L’auteur de ce discours est M. Henri de Bornier, déjà couronné deux fois, dans les concours de poésie, sur des souvenirs récents et glorieux au nom français. Son discours, qui partage le prix, l’aurait obtenu seul, sans la rivalité d’un autre et digne talent ; et les deux ouvrages, dont quelques fragments trop courts vont intéresser cet auditoire, après un tel accueil, seront lus en France.
Un autre discours, inscrit sous le n°37, avec cette épigraphe : Triginta annos gloriae suae superfuit, obtient une mention honorable bien méritée par quelques considérations littéraires et un goût d’élégance qui promettent à l’auteur plus de succès dans une nouvelle épreuve.
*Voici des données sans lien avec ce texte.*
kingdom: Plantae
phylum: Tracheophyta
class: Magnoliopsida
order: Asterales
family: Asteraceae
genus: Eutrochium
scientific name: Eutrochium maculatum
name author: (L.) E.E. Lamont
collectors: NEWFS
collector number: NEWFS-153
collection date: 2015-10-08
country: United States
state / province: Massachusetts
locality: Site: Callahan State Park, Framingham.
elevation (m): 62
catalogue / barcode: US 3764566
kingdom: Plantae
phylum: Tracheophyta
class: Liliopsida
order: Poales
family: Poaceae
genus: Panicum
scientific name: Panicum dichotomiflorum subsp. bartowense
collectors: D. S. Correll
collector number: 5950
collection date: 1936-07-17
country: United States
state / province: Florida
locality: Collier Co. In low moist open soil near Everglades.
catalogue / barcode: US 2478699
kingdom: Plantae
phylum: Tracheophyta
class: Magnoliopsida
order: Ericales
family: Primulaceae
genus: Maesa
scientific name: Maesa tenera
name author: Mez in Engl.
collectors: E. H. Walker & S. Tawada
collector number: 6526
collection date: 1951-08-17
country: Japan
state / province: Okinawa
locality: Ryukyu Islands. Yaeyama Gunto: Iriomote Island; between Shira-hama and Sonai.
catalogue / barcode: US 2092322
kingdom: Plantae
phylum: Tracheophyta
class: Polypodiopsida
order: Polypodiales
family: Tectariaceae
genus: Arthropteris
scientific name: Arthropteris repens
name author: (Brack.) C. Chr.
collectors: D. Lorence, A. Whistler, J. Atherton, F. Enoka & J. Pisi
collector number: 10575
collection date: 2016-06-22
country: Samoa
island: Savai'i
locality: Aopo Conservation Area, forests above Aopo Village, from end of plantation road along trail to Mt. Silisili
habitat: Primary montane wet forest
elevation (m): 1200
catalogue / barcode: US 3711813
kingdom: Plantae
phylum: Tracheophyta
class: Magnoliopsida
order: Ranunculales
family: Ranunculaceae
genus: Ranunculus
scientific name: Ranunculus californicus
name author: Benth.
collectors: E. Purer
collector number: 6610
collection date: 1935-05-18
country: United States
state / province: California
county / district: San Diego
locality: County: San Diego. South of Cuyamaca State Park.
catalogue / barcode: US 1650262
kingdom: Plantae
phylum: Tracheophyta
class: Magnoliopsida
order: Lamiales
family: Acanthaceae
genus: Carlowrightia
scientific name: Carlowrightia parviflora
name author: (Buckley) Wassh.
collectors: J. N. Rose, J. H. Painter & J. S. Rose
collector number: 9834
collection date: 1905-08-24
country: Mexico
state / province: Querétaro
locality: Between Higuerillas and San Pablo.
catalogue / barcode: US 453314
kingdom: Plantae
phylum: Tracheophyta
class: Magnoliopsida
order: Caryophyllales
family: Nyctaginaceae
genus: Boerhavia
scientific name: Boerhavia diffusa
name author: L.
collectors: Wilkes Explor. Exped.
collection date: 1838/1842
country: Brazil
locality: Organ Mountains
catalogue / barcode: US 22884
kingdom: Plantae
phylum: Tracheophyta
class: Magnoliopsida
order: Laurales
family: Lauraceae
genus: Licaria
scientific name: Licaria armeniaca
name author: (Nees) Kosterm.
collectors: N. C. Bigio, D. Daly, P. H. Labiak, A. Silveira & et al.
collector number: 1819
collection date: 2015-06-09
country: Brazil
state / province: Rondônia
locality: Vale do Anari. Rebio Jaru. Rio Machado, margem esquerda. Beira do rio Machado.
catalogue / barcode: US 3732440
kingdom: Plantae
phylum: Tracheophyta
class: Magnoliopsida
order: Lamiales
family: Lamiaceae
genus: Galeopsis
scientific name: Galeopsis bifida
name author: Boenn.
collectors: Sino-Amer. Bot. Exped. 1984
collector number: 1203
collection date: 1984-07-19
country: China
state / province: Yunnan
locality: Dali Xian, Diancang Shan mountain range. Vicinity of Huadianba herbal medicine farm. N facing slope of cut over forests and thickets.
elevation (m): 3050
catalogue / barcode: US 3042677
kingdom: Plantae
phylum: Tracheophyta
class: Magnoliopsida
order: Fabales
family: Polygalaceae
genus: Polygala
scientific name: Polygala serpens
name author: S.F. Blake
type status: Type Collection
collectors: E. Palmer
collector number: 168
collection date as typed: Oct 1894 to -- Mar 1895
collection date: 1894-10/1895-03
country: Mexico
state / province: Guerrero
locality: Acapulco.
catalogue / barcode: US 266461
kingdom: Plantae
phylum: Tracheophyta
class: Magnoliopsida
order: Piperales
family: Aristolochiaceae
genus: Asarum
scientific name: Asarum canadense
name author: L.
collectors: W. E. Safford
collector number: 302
L’Académie n’a pas toujours de grands noms à proposer pour exciter l’enthousiasme des jeunes talents ; mais elle sait qu’il convient parfois de réveiller un lointain souvenir, de signaler un point à rechercher dans l’histoire des lettres, de demander un travail de patiente justesse et de soin érudit, pour servir à l’étude de notre langue, de cette langue déjà classique dans l’Europe et dans le monde, mobile et diverse de puissance, comme le peuple qui la parle, mais soumise à des lois de logique, de passion et d’esprit, qui nulle part ne sont plus présentes et mieux suivies.
Pour le prix de poésie à décerner l’an prochain, l’Académie a choisi le nom d’un grand homme gaulois, du pays aujourd’hui l’immortelle France. Elle ne sait pas encore quand sera dressée, sur le territoire d’Alesia, la statue promise de Vercingétorix ; mais elle croit le nom digne d’hommage ; et, retrouvant, même à date si ancienne, l’unité nationale, elle propose de célébrer celui qui fut le dernier obstacle à l’invasion romaine et qui, dans la Gaule transformée par les arts romains, sans cesser d’être elle-même, resta en souvenir, comme le type et le glorieux martyr de la race, dont le nom même devait changer, sans que son génie se lassât jamais de grandir ou de renaître.
Dans l’ordre de la critique dirigée par l’histoire et le goût, l’Académie propose pour le concours d’éloquence à juger dans deux ans, non pas un éloge, mais une étude de Saint-Évremond, du Français qui passa quelque temps pour le plus bel esprit de France, et qui parmi d’éclatants génies, et sur la fin d’un grand siècle, qu’un autre plus agité devait suivre, eut sa physionomie à part, sa nuance de nouveauté dans l’expression indigène, et son caractère de libre jugement.
L’Académie propose encore pour la même époque un prix de 4,000 francs, qui s’attacherait à une étude laborieuse de langue, à un travail de philologie et de goût, comme celui qu’elle a demandé déjà sur deux génies inventeurs dans la pensée et dans le langage, Corneille et Molière. Le nom qu’elle désigne cette fois est Mme de Sévigné. L’étude qu’elle demande est celle du langage français, dans son époque la plus heureuse et sous l’empreinte de l’imagination la plus aimable et la plus vive, animée du sentiment le plus vrai. Ainsi se succèdent et peuvent se mêler à propos l’étude finement historique des matériaux de l’art et le culte pour le génie qui les embellit, les renouvelle et les immortalise.